Singen -  Nach einem SÜDKURIER-Artikel verspricht der Stromanbieter Entschädigung für alle Thüga-Kunden, die trotz Kündigung weiterzahlen sollten.


Thüga entschuldigt sich bei verärgerten Kunden

Zwei Tage nach Veröffentlichung eines SÜDKURIER-Artikels kam die Entschuldigung: Sowohl die Thüga Energie GmbH Singen als auch die Netzwerkgesellschaft Thüga Energienetze GmbH mit Sitz in Schifferstadt sahen sich veranlasst, einen Fehler zuzugeben und Kunden um Entschuldigung zu bitten. Nun wollen die beiden GmbHs eine Entschädigung in Form eines verbesserten Angebotes anbieten, das in der Nähe des günstigeren Angebotes des Mitbewerbers liege, so Vertriebsleiter Karl Mohr. „Ich wollte den SÜDKURIER und Herrn Eisenbarth anschreiben, aber jetzt sind Sie mit Ihrem Anruf dem zuvorgekommen“, sagte Markus Gute, Geschäftsführer Thüga Energienetze GmbH. Der Fehler liege in einem Systemwechsel begründet, „das tut uns wirklich sehr leid“, so Gute.
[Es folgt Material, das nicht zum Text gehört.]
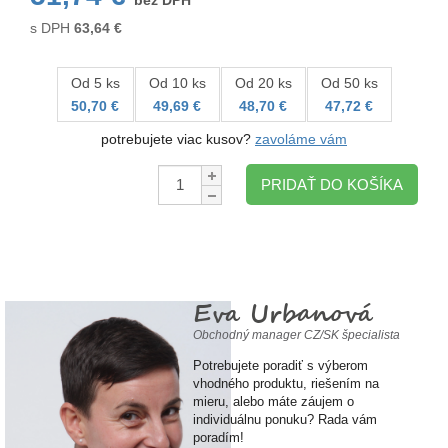
bez DPH
s DPH
63,64
€
Od 5 ks
Od 10 ks
Od 20 ks
Od 50 ks
50,70 €
49,69 €
48,70 €
47,72 €
potrebujete viac kusov?
zavoláme vám
Množstvo:
PRIDAŤ DO KOŠÍKA
Eva Urbanová
Obchodný manager CZ/SK špecialista
Potrebujete poradiť s výberom
vhodného produktu, riešením na
mieru, alebo máte záujem o
individuálnu ponuku? Rada vám
poradím!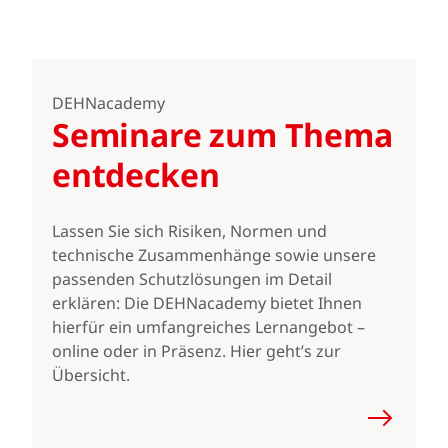
DEHNacademy
Seminare zum Thema
entdecken
Lassen Sie sich Risiken, Normen und
technische Zusammenhänge sowie unsere
passenden Schutzlösungen im Detail
erklären: Die DEHNacademy bietet Ihnen
hierfür ein umfangreiches Lernangebot –
online oder in Präsenz. Hier geht’s zur
Übersicht.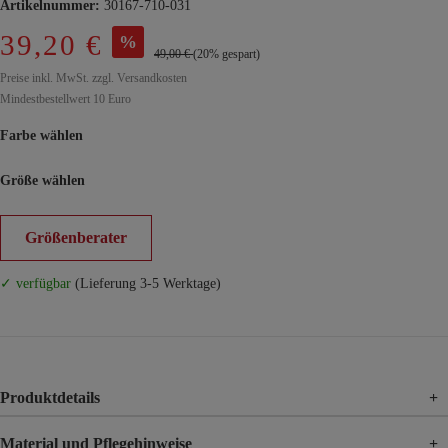
Artikelnummer:
30167-710-031
39,20 €
%
49,00 €
(20% gespart)
Preise inkl. MwSt. zzgl. Versandkosten
Mindestbestellwert 10 Euro
Farbe wählen
Größe wählen
Größenberater
✓ verfügbar
(Lieferung 3-5 Werktage)
Produktdetails
+
Material und Pflegehinweise
+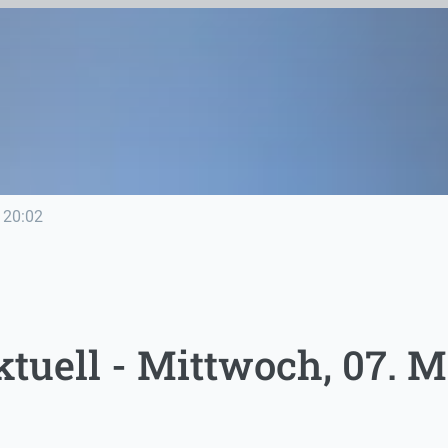
20:02
tuell - Mittwoch, 07. M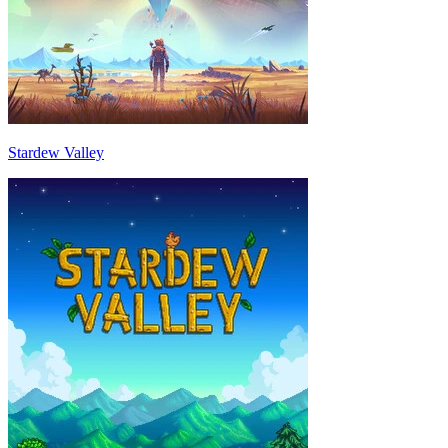
Stardew Valley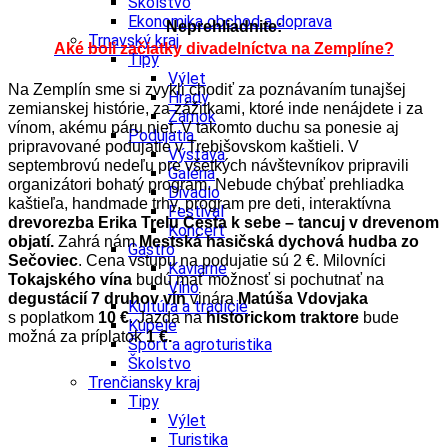
Školstvo
Ekonomika obchod a doprava
Neprehliadnite:
Trnavský kraj
Aké boli začiatky divadelníctva na Zemplíne?
Tipy
Výlet
Na Zemplín sme si zvykli chodiť za poznávaním tunajšej
Hrady
zemianskej histórie, za zážitkami, ktoré inde nenájdete i za
Zámok
vínom, akému páru niet. V takomto duchu sa ponesie aj
Podujatia
pripravované podujatie v Trebišovskom kaštieli. V
Výstava
septembrovú nedeľu pre všetkých návštevníkov pripravili
Galéria
organizátori bohatý program. Nebude chýbať prehliadka
Divadlo
kaštieľa, handmade trhy, program pre deti, interaktívna
Festival
drevorezba Erika Trelu Cesta k sebe – tancuj v drevenom
Koncert
objatí.
Zahrá nám
Mestská hasičská dychová hudba zo
Gastro
Sečoviec
. Cena vstupu na podujatie sú 2 €. Milovníci
Kaviarne
Tokajského vína
budú mať možnosť si pochutnať na
Víno
degustácií 7 druhov vín
vinára
Matúša Vdovjaka
Kultúra a tradície
s poplatkom
10 €
. Jazda na
historickom traktore
bude
Kúpele
možná za príplatok
1 €.
Šport a agroturistika
Školstvo
Trenčiansky kraj
Tipy
Výlet
Turistika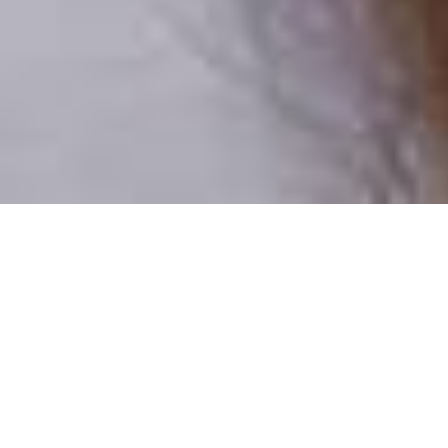
Pouze reální lidé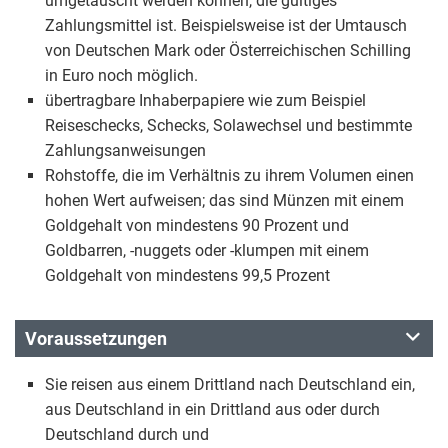
umgetauscht werden können, die gültiges
Zahlungsmittel ist. Beispielsweise ist der Umtausch
von Deutschen Mark oder Österreichischen Schilling
in Euro noch möglich.
übertragbare Inhaberpapiere wie zum Beispiel
Reiseschecks, Schecks, Solawechsel und bestimmte
Zahlungsanweisungen
Rohstoffe, die im Verhältnis zu ihrem Volumen einen
hohen Wert aufweisen; das sind Münzen mit einem
Goldgehalt von mindestens 90 Prozent und
Goldbarren, -nuggets oder -klumpen mit einem
Goldgehalt von mindestens 99,5 Prozent
Voraussetzungen
Sie reisen aus einem Drittland nach Deutschland ein,
aus Deutschland in ein Drittland aus oder durch
Deutschland durch und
Eisenbarth verließ zum 1. April 2011 die Thüga, die Kündigung ließ er durch seinen neuen Anbieter Hitstrom durchführen, ein durchaus üblicher Vorgang. Unüblich jedoch: Gut ein halbes Jahr später bekam Eisenbarth eine Mahnung von der Thüga über 346 Euro, der Betrag setzt sich aus den Monatsbeiträgen und Mahngebühren zusammen – obwohl er davon ausging, seinen Strom vom neuen Anbieter erhalten zu haben und auch regelmäßig dafür zahlte. Aufgrund der SÜDKURIER-Recherche wurden die Unternehmen nach offiziellen Aussagen erst aufmerksam auf die Problematik. Fakt ist laut Thüga: Die Thüga beliefert an Kunden in Gottmadingen, Bohlingen und Rielasingen trotz Anbieterwechsel mit Strom, da andere Firmen aufgrund der besonderen Situation mit der Nähe zur Schweiz nur schwer liefern können – wenn, dann nur kosten- und zeitintensiv. Daran scheitert der Wechsel häufig.

Unterdessen meldete sich Claudia Filpe aus Rielasingen. „Ich habe ähnliche Probleme wie Herr Eisenbarth, mir wurde über mehrere Monate Geld doppelt abgebucht.“ Sie buchte das Geld an Hitstrom zurück – und erhielt postwendend Mahnungen. Noch hat sie von dem Unternehmen mit Geschäftssitz in Neuss keine weiteren Rückmeldungen erhalten – obwohl offensichtlich die Thüga weiter liefert und nicht Hitstrom.